Star et ShopRite « peuvent presque remplir un centre commercial à eux deux, leurs magasins sont complémentaires », déclare Mark Ingham. Cela signifie aussi que, du point de vue immobilier, il pourrait y avoir des synergies entre les deux entreprises, ainsi qu’une fusion possible de leurs activités respectives d’ameublement.
L’alimentation-épicerie est le segment de marché qui possède les plus fortes perspectives de croissance en Afrique
Pour Star, cette fusion offre la possibilité de renforcer son attrait aux yeux des consommateurs africains : « L’alimentation-épicerie est le segment de marché qui possède les plus fortes perspectives de croissance en Afrique. L’accès à ce segment et à ses clients augmentera significativement la pénétration de Star sur le continent. De son côté, ShopRite profitera de l’approvisionnement du groupe Steinhoff, d’économies d’échelle, d’un partage des meilleures pratiques et d’une stratégie venant d’un des plus grands discounters mondiaux », explique Mark Ingham.
Mais la cotation de Star peut aussi être considérée comme une opération visant à protéger Steinhoff des impératifs imposés par la politique du Black Economic Empowerment (BEE) mise en place par l’Afrique du Sud. L’entreprise Lancaster, dirigée par Jayendra Naidioo, a pris 8,8 % dans Star dans le cadre du BEE, limitant la part de capital réellement flottant. Dans cette perspective, les prochains grands projets d’acquisition devraient être plutôt opérés via Steinhoff International plutôt qu’à travers Star. Cela signifie que la croissance des opérations africaines devra être organique.
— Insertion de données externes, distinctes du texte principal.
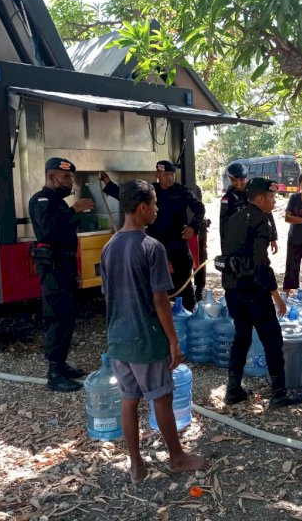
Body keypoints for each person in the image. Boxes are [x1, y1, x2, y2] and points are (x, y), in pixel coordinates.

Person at [100, 179, 206, 484]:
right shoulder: (151, 247)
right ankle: (177, 457)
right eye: (155, 204)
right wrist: (173, 340)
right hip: (146, 338)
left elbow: (109, 296)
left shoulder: (109, 248)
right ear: (143, 207)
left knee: (128, 400)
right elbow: (160, 299)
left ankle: (136, 465)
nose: (157, 210)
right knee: (161, 398)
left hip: (118, 338)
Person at [220, 178, 302, 408]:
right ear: (260, 198)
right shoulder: (260, 220)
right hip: (254, 292)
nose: (274, 201)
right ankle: (279, 394)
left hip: (233, 290)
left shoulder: (235, 217)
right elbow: (260, 263)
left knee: (242, 337)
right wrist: (276, 295)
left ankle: (233, 390)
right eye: (271, 197)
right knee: (272, 339)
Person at [100, 161, 205, 311]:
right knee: (157, 286)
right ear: (157, 175)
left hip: (178, 244)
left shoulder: (182, 191)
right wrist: (108, 184)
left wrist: (193, 227)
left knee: (184, 286)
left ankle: (189, 318)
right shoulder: (150, 192)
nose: (169, 177)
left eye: (171, 174)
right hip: (154, 244)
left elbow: (199, 208)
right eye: (165, 174)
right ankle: (163, 319)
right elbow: (127, 197)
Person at [28, 158, 94, 392]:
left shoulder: (58, 202)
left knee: (67, 314)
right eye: (66, 177)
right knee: (56, 315)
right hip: (53, 268)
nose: (70, 181)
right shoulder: (42, 200)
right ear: (51, 177)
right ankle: (54, 373)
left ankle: (62, 364)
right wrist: (74, 209)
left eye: (71, 178)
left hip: (64, 265)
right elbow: (48, 231)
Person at [219, 162, 278, 253]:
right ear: (230, 180)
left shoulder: (255, 194)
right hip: (237, 242)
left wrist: (273, 238)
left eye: (241, 180)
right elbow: (223, 224)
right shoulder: (227, 198)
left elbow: (268, 213)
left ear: (246, 178)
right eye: (235, 180)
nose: (238, 183)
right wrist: (224, 249)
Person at [188, 183, 210, 302]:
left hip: (198, 229)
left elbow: (200, 209)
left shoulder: (195, 188)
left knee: (200, 258)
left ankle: (199, 289)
ShopRite a créé des marchés là où il n’y en avait pas. Si on reprend ce principe, ils peuvent bâtir quelque chose que personne n’a jamais vu auparavant
C’est là où la collaboration entre Star et ShopRite devrait être d’une aide précieuse, car elle permet des synergies tout en gardant – pour le moment – les deux groupes séparés, selon Michael Treherne, gestionnaire de portefeuille chez Vestact. Star et ShopRite ciblent les mêmes consommateurs et leurs stratégies sont alignées. Tous deux souhaitent augmenter le nombre de leurs clients en offrant les produits essentiels à prix abordable. La stratégie a fonctionné pour les deux à ce jour.
Pour Evan Walker, fondateur de 36One Asset Management, Star et ShopRite ont l’avantage d’être des leaders en matière d’expansion africaine, ce qui leur offre des possibilités importantes de croissance sans avoir à envisager d’acquisitions. « ShopRite a créé des marchés là où il n’y en avait pas. Si on reprend ce principe, ils peuvent bâtir quelque chose que personne n’a jamais vu auparavant », conclut Mark Ingham.
Made in Nigeria
Lancé en 2005 dans le pays, ShopRite y compte aujourd’hui plus de 23 magasins. Toujours au Nigeria, le groupe envisage d’ouvrir deux nouvelles enseignes et a récemment acquis un centre de distribution. Il emploie 2 650 personnes et accroît le nombre d’entreprises locales dans sa chaîne de stockage avec presque trois quarts de ses biens provenant du pays.